§ **How to complete this task**:
What follows is a set of entries. Give them again exactly, without the pictures.

◇ ◇ ◇ ◇

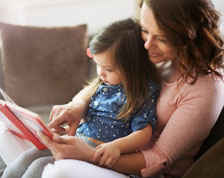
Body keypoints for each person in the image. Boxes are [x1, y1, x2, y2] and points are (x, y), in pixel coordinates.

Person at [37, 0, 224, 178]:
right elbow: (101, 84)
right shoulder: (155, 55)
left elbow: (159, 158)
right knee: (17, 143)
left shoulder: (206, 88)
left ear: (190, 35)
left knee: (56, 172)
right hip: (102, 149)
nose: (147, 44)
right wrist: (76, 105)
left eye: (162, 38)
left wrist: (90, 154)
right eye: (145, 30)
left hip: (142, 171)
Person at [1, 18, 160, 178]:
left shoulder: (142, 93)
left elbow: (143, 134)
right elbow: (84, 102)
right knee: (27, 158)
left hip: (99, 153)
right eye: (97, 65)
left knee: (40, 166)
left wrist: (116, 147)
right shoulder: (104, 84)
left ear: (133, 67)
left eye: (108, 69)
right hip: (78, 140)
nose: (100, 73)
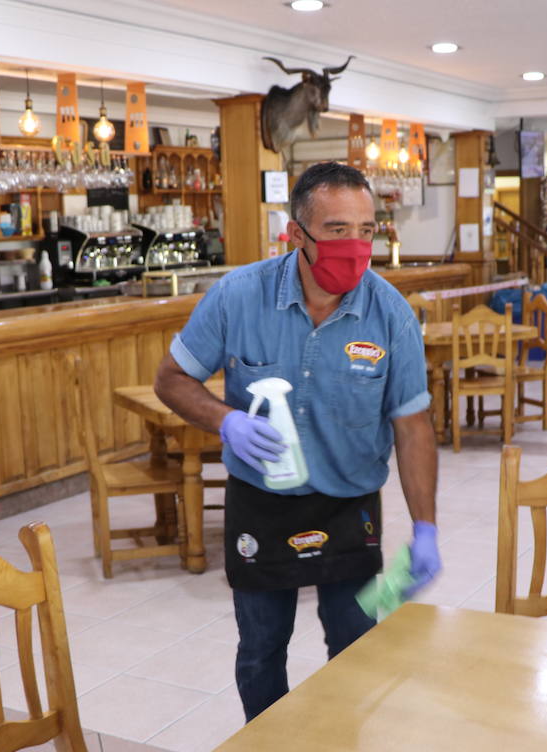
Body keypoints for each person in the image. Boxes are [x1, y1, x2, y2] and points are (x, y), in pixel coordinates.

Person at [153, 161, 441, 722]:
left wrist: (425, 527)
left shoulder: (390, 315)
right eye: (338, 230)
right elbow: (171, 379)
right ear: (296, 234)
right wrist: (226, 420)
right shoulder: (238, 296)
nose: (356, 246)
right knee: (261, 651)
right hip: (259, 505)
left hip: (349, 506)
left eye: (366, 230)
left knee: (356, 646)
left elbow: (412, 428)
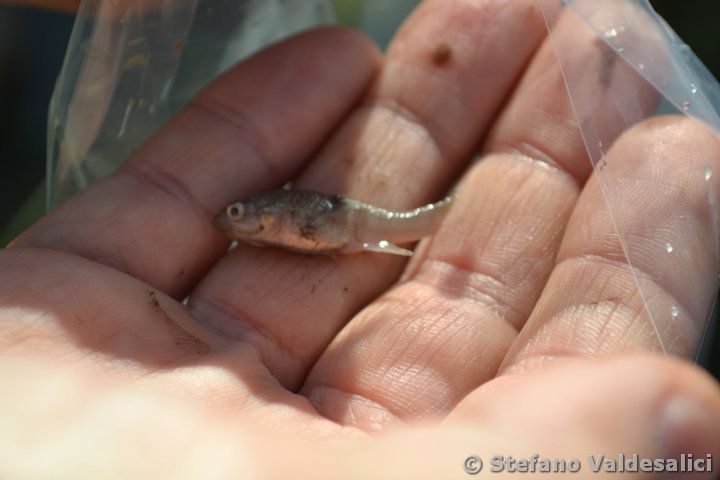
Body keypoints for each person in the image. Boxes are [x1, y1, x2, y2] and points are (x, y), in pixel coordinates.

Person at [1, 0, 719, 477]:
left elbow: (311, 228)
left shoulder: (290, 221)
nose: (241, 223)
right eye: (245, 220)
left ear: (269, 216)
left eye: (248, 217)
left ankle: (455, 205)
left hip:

◇ ◇ ◇ ◇

§ **Response to the exercise**:
Body keypoints for each person in the image. Boxes are [x1, y1, x2, y2] and points are (x, y), in pixel coordinates.

Person at [37, 0, 224, 178]:
right elbow: (101, 84)
right shoulder: (155, 55)
left elbow: (159, 158)
right knee: (17, 143)
left shoulder: (206, 88)
left ear: (190, 35)
left knee: (56, 172)
right hip: (102, 149)
nose: (147, 44)
right wrist: (76, 105)
left eye: (162, 38)
left wrist: (90, 154)
right eye: (145, 30)
left hip: (142, 171)
Person at [1, 18, 160, 178]:
left shoulder: (142, 93)
left elbow: (143, 134)
right elbow: (84, 102)
right knee: (27, 158)
left hip: (99, 153)
right eye: (97, 65)
left knee: (40, 166)
left wrist: (116, 147)
right shoulder: (104, 84)
left ear: (133, 67)
left eye: (108, 69)
right hip: (78, 140)
nose: (100, 73)
Body keypoints for each person in the image. Boxes are [x1, y1, x2, y2] and points are (x, y), in pixel coordinates.

Person at [153, 161, 441, 722]:
left wrist: (425, 527)
left shoulder: (390, 315)
right eye: (338, 230)
right elbow: (171, 379)
right ear: (296, 234)
right wrist: (226, 420)
right shoulder: (238, 296)
nose: (356, 246)
right knee: (261, 651)
right hip: (259, 505)
left hip: (349, 506)
left eye: (366, 230)
left knee: (356, 646)
left elbow: (412, 428)
Body keypoints for each person in the image. Boxes are [x1, y1, x2, y2] and points are (x, y), in pixel coordinates.

Person at [1, 0, 719, 477]:
left elbow: (311, 228)
left shoulder: (290, 221)
nose: (241, 223)
right eye: (245, 220)
left ear: (269, 216)
left eye: (248, 217)
left ankle: (455, 205)
left hip:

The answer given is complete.